Records for this exercise:

■ ■ ■ ■

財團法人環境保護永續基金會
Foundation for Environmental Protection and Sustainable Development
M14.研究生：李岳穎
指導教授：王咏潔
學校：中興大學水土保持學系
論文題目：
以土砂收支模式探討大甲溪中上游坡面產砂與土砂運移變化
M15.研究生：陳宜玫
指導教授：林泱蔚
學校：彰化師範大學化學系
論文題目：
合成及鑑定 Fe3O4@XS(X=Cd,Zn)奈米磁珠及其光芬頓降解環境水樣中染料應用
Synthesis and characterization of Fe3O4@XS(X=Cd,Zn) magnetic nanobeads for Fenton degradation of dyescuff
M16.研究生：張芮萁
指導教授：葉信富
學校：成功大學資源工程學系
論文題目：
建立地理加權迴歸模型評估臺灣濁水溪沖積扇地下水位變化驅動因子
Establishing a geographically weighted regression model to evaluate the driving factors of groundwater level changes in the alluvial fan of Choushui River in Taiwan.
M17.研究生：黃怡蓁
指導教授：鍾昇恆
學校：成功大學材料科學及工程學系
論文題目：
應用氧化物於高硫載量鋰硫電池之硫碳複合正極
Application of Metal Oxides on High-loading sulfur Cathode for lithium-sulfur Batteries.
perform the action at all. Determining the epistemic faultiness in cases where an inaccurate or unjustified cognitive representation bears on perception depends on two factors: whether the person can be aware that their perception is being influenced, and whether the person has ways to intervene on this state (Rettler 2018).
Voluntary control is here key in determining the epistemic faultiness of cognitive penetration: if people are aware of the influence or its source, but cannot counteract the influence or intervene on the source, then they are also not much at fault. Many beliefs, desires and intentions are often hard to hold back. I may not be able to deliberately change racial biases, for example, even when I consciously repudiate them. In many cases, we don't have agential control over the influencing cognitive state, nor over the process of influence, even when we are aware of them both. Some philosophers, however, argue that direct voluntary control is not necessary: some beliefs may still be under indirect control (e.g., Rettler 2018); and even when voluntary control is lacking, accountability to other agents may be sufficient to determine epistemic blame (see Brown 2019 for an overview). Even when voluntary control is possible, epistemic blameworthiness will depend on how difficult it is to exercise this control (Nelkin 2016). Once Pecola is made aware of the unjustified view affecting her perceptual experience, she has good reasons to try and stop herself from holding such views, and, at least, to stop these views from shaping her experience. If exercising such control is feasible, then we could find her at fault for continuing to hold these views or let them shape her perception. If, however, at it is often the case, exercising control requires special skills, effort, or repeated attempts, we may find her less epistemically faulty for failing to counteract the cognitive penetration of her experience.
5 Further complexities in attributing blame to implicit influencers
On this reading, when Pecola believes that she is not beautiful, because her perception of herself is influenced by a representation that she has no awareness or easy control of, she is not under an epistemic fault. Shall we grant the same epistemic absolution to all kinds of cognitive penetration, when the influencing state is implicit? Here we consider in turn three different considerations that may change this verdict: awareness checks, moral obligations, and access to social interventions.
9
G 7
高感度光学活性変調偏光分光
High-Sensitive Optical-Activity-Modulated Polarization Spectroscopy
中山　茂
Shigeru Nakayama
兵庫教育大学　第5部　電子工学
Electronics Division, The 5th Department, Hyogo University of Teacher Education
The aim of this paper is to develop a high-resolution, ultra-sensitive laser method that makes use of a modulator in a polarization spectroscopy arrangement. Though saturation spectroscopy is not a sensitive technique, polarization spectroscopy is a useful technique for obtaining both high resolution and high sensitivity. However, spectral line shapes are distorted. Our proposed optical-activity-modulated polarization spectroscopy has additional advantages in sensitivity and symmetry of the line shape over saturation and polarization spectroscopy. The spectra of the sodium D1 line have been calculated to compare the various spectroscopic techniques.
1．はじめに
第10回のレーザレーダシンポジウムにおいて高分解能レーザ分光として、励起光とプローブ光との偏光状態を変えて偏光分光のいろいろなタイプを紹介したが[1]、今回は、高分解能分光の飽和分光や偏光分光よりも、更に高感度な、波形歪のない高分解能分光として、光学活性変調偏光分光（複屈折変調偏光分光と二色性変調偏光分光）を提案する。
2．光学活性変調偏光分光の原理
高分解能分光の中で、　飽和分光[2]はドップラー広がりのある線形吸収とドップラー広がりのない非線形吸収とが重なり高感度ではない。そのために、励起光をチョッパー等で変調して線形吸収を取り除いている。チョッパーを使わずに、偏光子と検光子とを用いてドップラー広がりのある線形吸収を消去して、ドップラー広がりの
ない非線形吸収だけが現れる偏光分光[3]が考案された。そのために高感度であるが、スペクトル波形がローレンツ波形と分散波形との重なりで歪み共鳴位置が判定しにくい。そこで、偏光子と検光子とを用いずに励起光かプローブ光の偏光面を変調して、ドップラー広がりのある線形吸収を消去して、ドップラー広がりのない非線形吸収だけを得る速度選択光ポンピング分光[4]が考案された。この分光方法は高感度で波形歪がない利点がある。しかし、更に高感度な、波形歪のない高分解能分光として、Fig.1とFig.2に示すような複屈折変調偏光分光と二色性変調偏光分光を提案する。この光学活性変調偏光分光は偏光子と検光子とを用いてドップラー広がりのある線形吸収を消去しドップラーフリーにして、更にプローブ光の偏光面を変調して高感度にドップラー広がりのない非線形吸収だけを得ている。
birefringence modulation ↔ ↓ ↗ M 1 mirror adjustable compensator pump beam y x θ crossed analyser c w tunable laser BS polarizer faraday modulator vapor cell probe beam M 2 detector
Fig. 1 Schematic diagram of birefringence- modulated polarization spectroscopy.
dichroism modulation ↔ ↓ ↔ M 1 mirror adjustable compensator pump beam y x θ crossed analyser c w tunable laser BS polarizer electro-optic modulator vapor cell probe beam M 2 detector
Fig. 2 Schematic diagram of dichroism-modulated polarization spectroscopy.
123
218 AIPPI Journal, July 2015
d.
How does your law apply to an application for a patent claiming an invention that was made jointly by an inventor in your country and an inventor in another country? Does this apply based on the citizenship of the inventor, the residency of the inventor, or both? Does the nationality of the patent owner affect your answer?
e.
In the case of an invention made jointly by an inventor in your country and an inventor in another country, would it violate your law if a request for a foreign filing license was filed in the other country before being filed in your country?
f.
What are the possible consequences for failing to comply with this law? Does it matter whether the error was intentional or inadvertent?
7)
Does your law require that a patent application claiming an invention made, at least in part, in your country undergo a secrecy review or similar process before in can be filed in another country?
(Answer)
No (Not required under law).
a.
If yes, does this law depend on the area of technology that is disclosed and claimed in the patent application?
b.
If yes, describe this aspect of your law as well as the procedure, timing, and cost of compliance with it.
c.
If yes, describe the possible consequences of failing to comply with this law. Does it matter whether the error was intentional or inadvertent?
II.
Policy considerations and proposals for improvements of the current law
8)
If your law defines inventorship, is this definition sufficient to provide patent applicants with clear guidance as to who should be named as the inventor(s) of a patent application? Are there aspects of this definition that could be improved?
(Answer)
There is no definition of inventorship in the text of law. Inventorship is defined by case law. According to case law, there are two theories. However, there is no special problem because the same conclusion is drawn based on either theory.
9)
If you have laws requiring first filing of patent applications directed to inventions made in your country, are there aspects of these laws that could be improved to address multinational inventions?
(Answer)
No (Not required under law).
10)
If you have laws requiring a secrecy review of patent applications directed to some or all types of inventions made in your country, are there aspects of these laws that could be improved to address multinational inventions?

■ ■ ■ ■

What is required:
Exactly as they appear above, write out all of the lines.

Your response:
財團法人環境保護永續基金會
Foundation for Environmental Protection and Sustainable Development
M14.研究生：李岳穎
指導教授：王咏潔
學校：中興大學水土保持學系
論文題目：
以土砂收支模式探討大甲溪中上游坡面產砂與土砂運移變化
M15.研究生：陳宜玫
指導教授：林泱蔚
學校：彰化師範大學化學系
論文題目：
合成及鑑定 Fe3O4@XS(X=Cd,Zn)奈米磁珠及其光芬頓降解環境水樣中染料應用
Synthesis and characterization of Fe3O4@XS(X=Cd,Zn) magnetic nanobeads for Fenton degradation of dyescuff
M16.研究生：張芮萁
指導教授：葉信富
學校：成功大學資源工程學系
論文題目：
建立地理加權迴歸模型評估臺灣濁水溪沖積扇地下水位變化驅動因子
Establishing a geographically weighted regression model to evaluate the driving factors of groundwater level changes in the alluvial fan of Choushui River in Taiwan.
M17.研究生：黃怡蓁
指導教授：鍾昇恆
學校：成功大學材料科學及工程學系
論文題目：
應用氧化物於高硫載量鋰硫電池之硫碳複合正極
Application of Metal Oxides on High-loading sulfur Cathode for lithium-sulfur Batteries.
perform the action at all. Determining the epistemic faultiness in cases where an inaccurate or unjustified cognitive representation bears on perception depends on two factors: whether the person can be aware that their perception is being influenced, and whether the person has ways to intervene on this state (Rettler 2018).
Voluntary control is here key in determining the epistemic faultiness of cognitive penetration: if people are aware of the influence or its source, but cannot counteract the influence or intervene on the source, then they are also not much at fault. Many beliefs, desires and intentions are often hard to hold back. I may not be able to deliberately change racial biases, for example, even when I consciously repudiate them. In many cases, we don't have agential control over the influencing cognitive state, nor over the process of influence, even when we are aware of them both. Some philosophers, however, argue that direct voluntary control is not necessary: some beliefs may still be under indirect control (e.g., Rettler 2018); and even when voluntary control is lacking, accountability to other agents may be sufficient to determine epistemic blame (see Brown 2019 for an overview). Even when voluntary control is possible, epistemic blameworthiness will depend on how difficult it is to exercise this control (Nelkin 2016). Once Pecola is made aware of the unjustified view affecting her perceptual experience, she has good reasons to try and stop herself from holding such views, and, at least, to stop these views from shaping her experience. If exercising such control is feasible, then we could find her at fault for continuing to hold these views or let them shape her perception. If, however, at it is often the case, exercising control requires special skills, effort, or repeated attempts, we may find her less epistemically faulty for failing to counteract the cognitive penetration of her experience.
5 Further complexities in attributing blame to implicit influencers
On this reading, when Pecola believes that she is not beautiful, because her perception of herself is influenced by a representation that she has no awareness or easy control of, she is not under an epistemic fault. Shall we grant the same epistemic absolution to all kinds of cognitive penetration, when the influencing state is implicit? Here we consider in turn three different considerations that may change this verdict: awareness checks, moral obligations, and access to social interventions.
9
G 7
高感度光学活性変調偏光分光
High-Sensitive Optical-Activity-Modulated Polarization Spectroscopy
中山　茂
Shigeru Nakayama
兵庫教育大学　第5部　電子工学
Electronics Division, The 5th Department, Hyogo University of Teacher Education
The aim of this paper is to develop a high-resolution, ultra-sensitive laser method that makes use of a modulator in a polarization spectroscopy arrangement. Though saturation spectroscopy is not a sensitive technique, polarization spectroscopy is a useful technique for obtaining both high resolution and high sensitivity. However, spectral line shapes are distorted. Our proposed optical-activity-modulated polarization spectroscopy has additional advantages in sensitivity and symmetry of the line shape over saturation and polarization spectroscopy. The spectra of the sodium D1 line have been calculated to compare the various spectroscopic techniques.
1．はじめに
第10回のレーザレーダシンポジウムにおいて高分解能レーザ分光として、励起光とプローブ光との偏光状態を変えて偏光分光のいろいろなタイプを紹介したが[1]、今回は、高分解能分光の飽和分光や偏光分光よりも、更に高感度な、波形歪のない高分解能分光として、光学活性変調偏光分光（複屈折変調偏光分光と二色性変調偏光分光）を提案する。
2．光学活性変調偏光分光の原理
高分解能分光の中で、　飽和分光[2]はドップラー広がりのある線形吸収とドップラー広がりのない非線形吸収とが重なり高感度ではない。そのために、励起光をチョッパー等で変調して線形吸収を取り除いている。チョッパーを使わずに、偏光子と検光子とを用いてドップラー広がりのある線形吸収を消去して、ドップラー広がりの
ない非線形吸収だけが現れる偏光分光[3]が考案された。そのために高感度であるが、スペクトル波形がローレンツ波形と分散波形との重なりで歪み共鳴位置が判定しにくい。そこで、偏光子と検光子とを用いずに励起光かプローブ光の偏光面を変調して、ドップラー広がりのある線形吸収を消去して、ドップラー広がりのない非線形吸収だけを得る速度選択光ポンピング分光[4]が考案された。この分光方法は高感度で波形歪がない利点がある。しかし、更に高感度な、波形歪のない高分解能分光として、Fig.1とFig.2に示すような複屈折変調偏光分光と二色性変調偏光分光を提案する。この光学活性変調偏光分光は偏光子と検光子とを用いてドップラー広がりのある線形吸収を消去しドップラーフリーにして、更にプローブ光の偏光面を変調して高感度にドップラー広がりのない非線形吸収だけを得ている。
birefringence modulation ↔ ↓ ↗ M 1 mirror adjustable compensator pump beam y x θ crossed analyser c w tunable laser BS polarizer faraday modulator vapor cell probe beam M 2 detector
Fig. 1 Schematic diagram of birefringence- modulated polarization spectroscopy.
dichroism modulation ↔ ↓ ↔ M 1 mirror adjustable compensator pump beam y x θ crossed analyser c w tunable laser BS polarizer electro-optic modulator vapor cell probe beam M 2 detector
Fig. 2 Schematic diagram of dichroism-modulated polarization spectroscopy.
123
218 AIPPI Journal, July 2015
d.
How does your law apply to an application for a patent claiming an invention that was made jointly by an inventor in your country and an inventor in another country? Does this apply based on the citizenship of the inventor, the residency of the inventor, or both? Does the nationality of the patent owner affect your answer?
e.
In the case of an invention made jointly by an inventor in your country and an inventor in another country, would it violate your law if a request for a foreign filing license was filed in the other country before being filed in your country?
f.
What are the possible consequences for failing to comply with this law? Does it matter whether the error was intentional or inadvertent?
7)
Does your law require that a patent application claiming an invention made, at least in part, in your country undergo a secrecy review or similar process before in can be filed in another country?
(Answer)
No (Not required under law).
a.
If yes, does this law depend on the area of technology that is disclosed and claimed in the patent application?
b.
If yes, describe this aspect of your law as well as the procedure, timing, and cost of compliance with it.
c.
If yes, describe the possible consequences of failing to comply with this law. Does it matter whether the error was intentional or inadvertent?
II.
Policy considerations and proposals for improvements of the current law
8)
If your law defines inventorship, is this definition sufficient to provide patent applicants with clear guidance as to who should be named as the inventor(s) of a patent application? Are there aspects of this definition that could be improved?
(Answer)
There is no definition of inventorship in the text of law. Inventorship is defined by case law. According to case law, there are two theories. However, there is no special problem because the same conclusion is drawn based on either theory.
9)
If you have laws requiring first filing of patent applications directed to inventions made in your country, are there aspects of these laws that could be improved to address multinational inventions?
(Answer)
No (Not required under law).
10)
If you have laws requiring a secrecy review of patent applications directed to some or all types of inventions made in your country, are there aspects of these laws that could be improved to address multinational inventions?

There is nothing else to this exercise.